HER VERY KESHA INTRODUCTION TO KESHA: “I was getting my hair done and they’re like, ‘We need to wax your eyebrows,’ and I was like, ‘I don’t like this but…OK.’ And Kesha comes in — she was just hanging out. And Kesha asks, ‘Does that hurt, I never get my eyebrows waxed?’ And I was like, ‘Yeah, it’s not fun.’ And she said, ‘Well, I got my vagina waxed, so I’m pretty sure that takes the cake.’ That was my introductory Kesha moment.”

ON WEARING VELCRO: The best hook on her EP might also be the one about the lamest, most WHAT ARE THOOOSE-worthy pieces of footwear ever created: the velcro shoe. “I really wanted to write a nerd anthem. There should be a song on the EP that speaks to the kids who dont know what they’re doing at the party but they wanna be there. So what if velcro is a metaphor for all the parts of yourself that everyone else tells you are unattractive?” Claire explains. “After I wrote the song, I definitely bought some orthopedic velcro shoes at Goodwill. I had to bleach them because they had some really mysterious stains, so gross. But they’re great, they’re like grandma shoes, I love them. I don’t know if I look good in them, but I rock them on occasion.”

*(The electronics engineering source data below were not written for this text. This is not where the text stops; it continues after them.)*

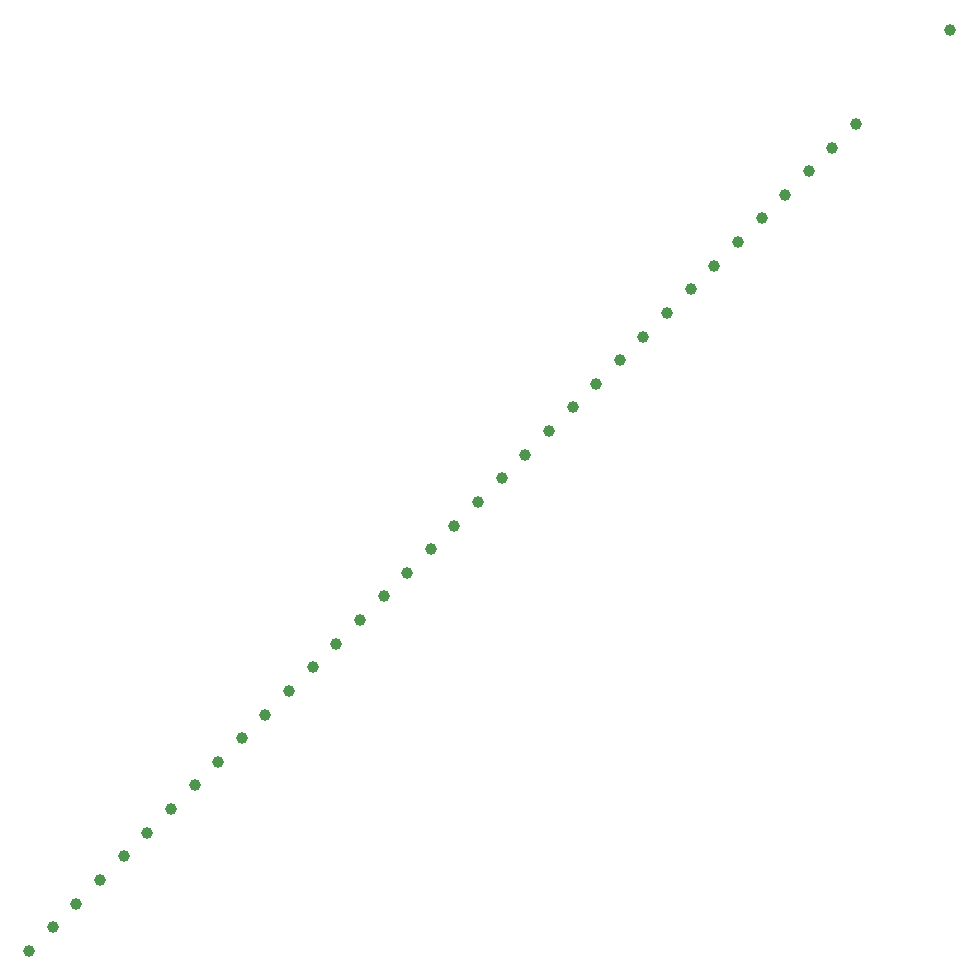
<source format=gbr>
G04 Examples for testing time performance of Gerber parsers*
%FSLAX26Y26*%
%MOMM*%
%ADD10C,1*%
%LPD*%
D10*
X0Y0D03*
X78000000Y78000000D03*
X2000000Y2000000D03*
X4000000Y4000000D03*
X6000000Y6000000D03*
X8000000Y8000000D03*
X10000000Y10000000D03*
X12000000Y12000000D03*
X14000000Y14000000D03*
X16000000Y16000000D03*
X18000000Y18000000D03*
X20000000Y20000000D03*
X22000000Y22000000D03*
X24000000Y24000000D03*
X26000000Y26000000D03*
X28000000Y28000000D03*
X30000000Y30000000D03*
X32000000Y32000000D03*
X34000000Y34000000D03*
X36000000Y36000000D03*
X38000000Y38000000D03*
X40000000Y40000000D03*
X42000000Y42000000D03*
X44000000Y44000000D03*
X46000000Y46000000D03*
X48000000Y48000000D03*
X50000000Y50000000D03*
X52000000Y52000000D03*
X54000000Y54000000D03*
X56000000Y56000000D03*
X58000000Y58000000D03*
X60000000Y60000000D03*
X62000000Y62000000D03*
X64000000Y64000000D03*
X66000000Y66000000D03*
X68000000Y68000000D03*
X70000000Y70000000D03*
M02*

</source>
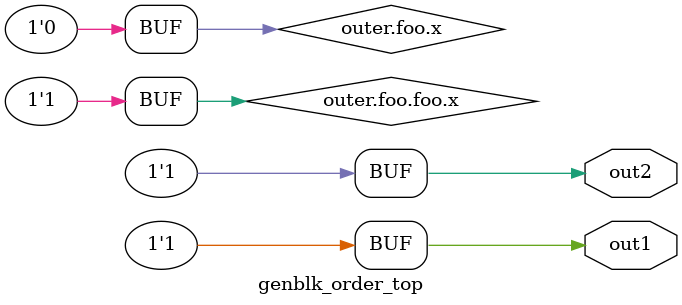
<source format=v>
/* Generated by Yosys 0.62+39 (git sha1 131911291-dirty, g++ 11.4.0-1ubuntu1~22.04.2 -Og -fPIC) */

(* top =  1  *)
(* src = "dut.sv:2.1-18.10" *)
module genblk_order_top(out1, out2);
  (* src = "dut.sv:3.14-3.18" *)
  output out1;
  wire out1;
  (* src = "dut.sv:4.14-4.18" *)
  output out2;
  wire out2;
  (* src = "dut.sv:11.11-11.12" *)
  wire \outer.foo.foo.x ;
  (* src = "dut.sv:9.10-9.11" *)
  wire \outer.foo.x ;
  assign \outer.foo.foo.x  = 1'h1;
  assign \outer.foo.x  = 1'h0;
  assign out2 = 1'h1;
  assign out1 = 1'h1;
endmodule

</source>
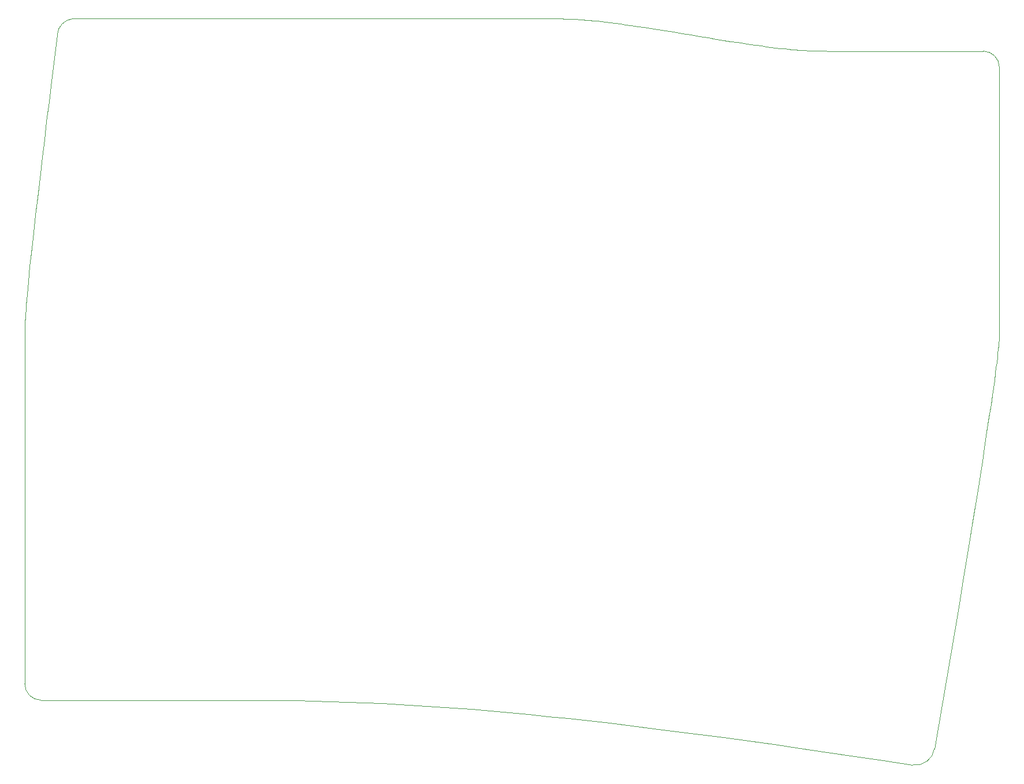
<source format=gbr>
%TF.GenerationSoftware,KiCad,Pcbnew,(6.0.4)*%
%TF.CreationDate,2022-10-11T17:38:10-05:00*%
%TF.ProjectId,GummyKey_Left,47756d6d-794b-4657-995f-4c6566742e6b,rev?*%
%TF.SameCoordinates,Original*%
%TF.FileFunction,Profile,NP*%
%FSLAX46Y46*%
G04 Gerber Fmt 4.6, Leading zero omitted, Abs format (unit mm)*
G04 Created by KiCad (PCBNEW (6.0.4)) date 2022-10-11 17:38:10*
%MOMM*%
%LPD*%
G01*
G04 APERTURE LIST*
%TA.AperFunction,Profile*%
%ADD10C,0.100000*%
%TD*%
%ADD11C,0.100000*%
G04 APERTURE END LIST*
D10*
X214312500Y-47625000D02*
X192881250Y-47625000D01*
X150018750Y-42862500D02*
X80962500Y-42862500D01*
X80962497Y-42862453D02*
G75*
G03*
X78581250Y-45243750I181503J-2562747D01*
G01*
D11*
X73818750Y-90487500D02*
X73818895Y-90046829D01*
X73819912Y-89613134D01*
X73822674Y-89179440D01*
X73828051Y-88738769D01*
X73836917Y-88284146D01*
X73850143Y-87808593D01*
X73868601Y-87305136D01*
X73893164Y-86766796D01*
X73924702Y-86186599D01*
X73964089Y-85557568D01*
X74012197Y-84872726D01*
X74069897Y-84125097D01*
X74138061Y-83307705D01*
X74217562Y-82413574D01*
X74309272Y-81435726D01*
X74414062Y-80367187D01*
X74532805Y-79200979D01*
X74666372Y-77930126D01*
X74815636Y-76547653D01*
X74981469Y-75046582D01*
X75164743Y-73419937D01*
X75366329Y-71660742D01*
X75587101Y-69762020D01*
X75827929Y-67716796D01*
X76089686Y-65518093D01*
X76373245Y-63158935D01*
X76679476Y-60632345D01*
X77009252Y-57931347D01*
X77363446Y-55048965D01*
X77742929Y-51978222D01*
X78148572Y-48712142D01*
X78581250Y-45243750D01*
D10*
X73818750Y-140493750D02*
X73818750Y-90487500D01*
X207168750Y-150018750D02*
X210740625Y-129182812D01*
X216693800Y-50006250D02*
G75*
G03*
X214312500Y-47625000I-2381300J-50D01*
G01*
D11*
X105965625Y-142875000D02*
X108523257Y-142882048D01*
X111064830Y-142903486D01*
X113595215Y-142939748D01*
X116119281Y-142991271D01*
X118641897Y-143058491D01*
X121167935Y-143141844D01*
X123702265Y-143241765D01*
X126249755Y-143358691D01*
X128815277Y-143493058D01*
X131403701Y-143645301D01*
X134019895Y-143815858D01*
X136668731Y-144005163D01*
X139355079Y-144213653D01*
X142083808Y-144441764D01*
X144859788Y-144689932D01*
X147687890Y-144958593D01*
X150572984Y-145248183D01*
X153519939Y-145559138D01*
X156533626Y-145891894D01*
X159618914Y-146246887D01*
X162780675Y-146624553D01*
X166023777Y-147025328D01*
X169353090Y-147449648D01*
X172773486Y-147897949D01*
X176289833Y-148370667D01*
X179907003Y-148868238D01*
X183629864Y-149391099D01*
X187463287Y-149939685D01*
X191412142Y-150514431D01*
X195481299Y-151115776D01*
X199675628Y-151744153D01*
X204000000Y-152400000D01*
D10*
X76200000Y-142875000D02*
X105965625Y-142875000D01*
X73818700Y-140493750D02*
G75*
G03*
X76200000Y-142875000I2381300J50D01*
G01*
D11*
X210740625Y-129182812D02*
X211281471Y-125876745D01*
X211788526Y-122763291D01*
X212262879Y-119836235D01*
X212705621Y-117089364D01*
X213117841Y-114516465D01*
X213500630Y-112111325D01*
X213855078Y-109867730D01*
X214182275Y-107779467D01*
X214483310Y-105840323D01*
X214759275Y-104044085D01*
X215011258Y-102384538D01*
X215240350Y-100855471D01*
X215447641Y-99450670D01*
X215634221Y-98163920D01*
X215801180Y-96989010D01*
X215949609Y-95919726D01*
X216080597Y-94949854D01*
X216195233Y-94073182D01*
X216294610Y-93283495D01*
X216379815Y-92574581D01*
X216451940Y-91940227D01*
X216512075Y-91374219D01*
X216561308Y-90870343D01*
X216600732Y-90422387D01*
X216631435Y-90024138D01*
X216654508Y-89669381D01*
X216671040Y-89351904D01*
X216682122Y-89065493D01*
X216688844Y-88803936D01*
X216692296Y-88561018D01*
X216693568Y-88330527D01*
X216693750Y-88106250D01*
D10*
X216693750Y-88106250D02*
X216693750Y-50006250D01*
D11*
X171450000Y-45243750D02*
X170144992Y-45027411D01*
X168907131Y-44824589D01*
X167733802Y-44634848D01*
X166622387Y-44457751D01*
X165570271Y-44292863D01*
X164574838Y-44139747D01*
X163633471Y-43997968D01*
X162743554Y-43867089D01*
X161902472Y-43746675D01*
X161107608Y-43636289D01*
X160356345Y-43535496D01*
X159646069Y-43443859D01*
X158974162Y-43360943D01*
X158338009Y-43286311D01*
X157734994Y-43219527D01*
X157162500Y-43160156D01*
X156617911Y-43107761D01*
X156098611Y-43061906D01*
X155601984Y-43022155D01*
X155125415Y-42988073D01*
X154666286Y-42959223D01*
X154221981Y-42935169D01*
X153789886Y-42915476D01*
X153367382Y-42899707D01*
X152951855Y-42887425D01*
X152540689Y-42878196D01*
X152131266Y-42871583D01*
X151720971Y-42867150D01*
X151307188Y-42864462D01*
X150887301Y-42863081D01*
X150458694Y-42862572D01*
X150018750Y-42862500D01*
X192881250Y-47625000D02*
X192441305Y-47624927D01*
X192012698Y-47624418D01*
X191592811Y-47623037D01*
X191179028Y-47620349D01*
X190768733Y-47615916D01*
X190359310Y-47609303D01*
X189948144Y-47600074D01*
X189532617Y-47587792D01*
X189110113Y-47572023D01*
X188678018Y-47552330D01*
X188233713Y-47528276D01*
X187774584Y-47499426D01*
X187298015Y-47465344D01*
X186801388Y-47425593D01*
X186282088Y-47379738D01*
X185737500Y-47327343D01*
X185165005Y-47267972D01*
X184561990Y-47201188D01*
X183925837Y-47126556D01*
X183253930Y-47043640D01*
X182543654Y-46952003D01*
X181792391Y-46851210D01*
X180997527Y-46740824D01*
X180156445Y-46620410D01*
X179266528Y-46489531D01*
X178325161Y-46347752D01*
X177329728Y-46194636D01*
X176277612Y-46029748D01*
X175166197Y-45852651D01*
X173992868Y-45662910D01*
X172755007Y-45460088D01*
X171450000Y-45243750D01*
D10*
X204000003Y-152399978D02*
G75*
G03*
X207168750Y-150018750I396397J2771478D01*
G01*
M02*

</source>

WHAT’S NEXT: New music — it’s just unclear when and how it’ll be packaged. “Right now we have enough content to put out an LP. It’s just, feeling 110% about it. I just turned 18. Artistically, emotionally, physically, I’m evolving at such a fast pace right now. So we’re trying to figure out how it’ll make sense to put it out — whether it’ll be a couple EPs and then the record, or an EP then an LP. If I’m gonna be singing these songs over and over again, I’ve gotta be really proud of them.”